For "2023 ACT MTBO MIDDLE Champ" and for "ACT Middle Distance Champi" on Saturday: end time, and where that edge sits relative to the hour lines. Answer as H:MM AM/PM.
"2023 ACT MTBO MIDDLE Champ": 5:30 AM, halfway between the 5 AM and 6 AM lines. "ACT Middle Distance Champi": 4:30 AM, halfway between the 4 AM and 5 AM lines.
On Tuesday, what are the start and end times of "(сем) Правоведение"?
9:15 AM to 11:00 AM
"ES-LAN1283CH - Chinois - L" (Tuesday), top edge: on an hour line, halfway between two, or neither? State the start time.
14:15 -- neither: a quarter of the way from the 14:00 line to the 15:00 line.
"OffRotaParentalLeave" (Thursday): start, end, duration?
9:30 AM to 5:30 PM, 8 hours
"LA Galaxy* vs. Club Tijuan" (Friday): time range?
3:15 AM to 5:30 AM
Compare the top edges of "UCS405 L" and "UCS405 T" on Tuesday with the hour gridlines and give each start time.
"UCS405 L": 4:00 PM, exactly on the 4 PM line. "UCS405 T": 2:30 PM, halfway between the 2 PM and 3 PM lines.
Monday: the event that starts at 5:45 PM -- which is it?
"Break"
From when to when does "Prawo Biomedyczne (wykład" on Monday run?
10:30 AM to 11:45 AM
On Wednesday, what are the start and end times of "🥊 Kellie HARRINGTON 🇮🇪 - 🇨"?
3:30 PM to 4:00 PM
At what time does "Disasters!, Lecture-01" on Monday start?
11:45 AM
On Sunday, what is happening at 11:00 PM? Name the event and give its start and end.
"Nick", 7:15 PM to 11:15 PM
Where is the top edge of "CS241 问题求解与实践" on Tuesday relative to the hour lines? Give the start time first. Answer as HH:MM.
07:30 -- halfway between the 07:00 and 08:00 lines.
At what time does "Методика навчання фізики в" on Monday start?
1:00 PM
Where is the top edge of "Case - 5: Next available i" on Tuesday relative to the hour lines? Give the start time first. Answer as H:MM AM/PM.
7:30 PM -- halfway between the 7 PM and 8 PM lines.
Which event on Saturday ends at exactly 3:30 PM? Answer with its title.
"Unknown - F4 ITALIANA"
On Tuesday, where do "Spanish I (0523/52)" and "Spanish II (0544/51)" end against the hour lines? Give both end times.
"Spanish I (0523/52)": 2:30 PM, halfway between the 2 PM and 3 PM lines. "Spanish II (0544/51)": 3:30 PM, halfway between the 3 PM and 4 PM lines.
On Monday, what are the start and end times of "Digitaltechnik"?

◆ WRITTEN REQUEST
Write out all of the lines above word for word, changing nothing.

◆ ANSWER TO THE TASK
For "2023 ACT MTBO MIDDLE Champ" and for "ACT Middle Distance Champi" on Saturday: end time, and where that edge sits relative to the hour lines. Answer as H:MM AM/PM.
"2023 ACT MTBO MIDDLE Champ": 5:30 AM, halfway between the 5 AM and 6 AM lines. "ACT Middle Distance Champi": 4:30 AM, halfway between the 4 AM and 5 AM lines.
On Tuesday, what are the start and end times of "(сем) Правоведение"?
9:15 AM to 11:00 AM
"ES-LAN1283CH - Chinois - L" (Tuesday), top edge: on an hour line, halfway between two, or neither? State the start time.
14:15 -- neither: a quarter of the way from the 14:00 line to the 15:00 line.
"OffRotaParentalLeave" (Thursday): start, end, duration?
9:30 AM to 5:30 PM, 8 hours
"LA Galaxy* vs. Club Tijuan" (Friday): time range?
3:15 AM to 5:30 AM
Compare the top edges of "UCS405 L" and "UCS405 T" on Tuesday with the hour gridlines and give each start time.
"UCS405 L": 4:00 PM, exactly on the 4 PM line. "UCS405 T": 2:30 PM, halfway between the 2 PM and 3 PM lines.
Monday: the event that starts at 5:45 PM -- which is it?
"Break"
From when to when does "Prawo Biomedyczne (wykład" on Monday run?
10:30 AM to 11:45 AM
On Wednesday, what are the start and end times of "🥊 Kellie HARRINGTON 🇮🇪 - 🇨"?
3:30 PM to 4:00 PM
At what time does "Disasters!, Lecture-01" on Monday start?
11:45 AM
On Sunday, what is happening at 11:00 PM? Name the event and give its start and end.
"Nick", 7:15 PM to 11:15 PM
Where is the top edge of "CS241 问题求解与实践" on Tuesday relative to the hour lines? Give the start time first. Answer as HH:MM.
07:30 -- halfway between the 07:00 and 08:00 lines.
At what time does "Методика навчання фізики в" on Monday start?
1:00 PM
Where is the top edge of "Case - 5: Next available i" on Tuesday relative to the hour lines? Give the start time first. Answer as H:MM AM/PM.
7:30 PM -- halfway between the 7 PM and 8 PM lines.
Which event on Saturday ends at exactly 3:30 PM? Answer with its title.
"Unknown - F4 ITALIANA"
On Tuesday, where do "Spanish I (0523/52)" and "Spanish II (0544/51)" end against the hour lines? Give both end times.
"Spanish I (0523/52)": 2:30 PM, halfway between the 2 PM and 3 PM lines. "Spanish II (0544/51)": 3:30 PM, halfway between the 3 PM and 4 PM lines.
On Monday, what are the start and end times of "Digitaltechnik"?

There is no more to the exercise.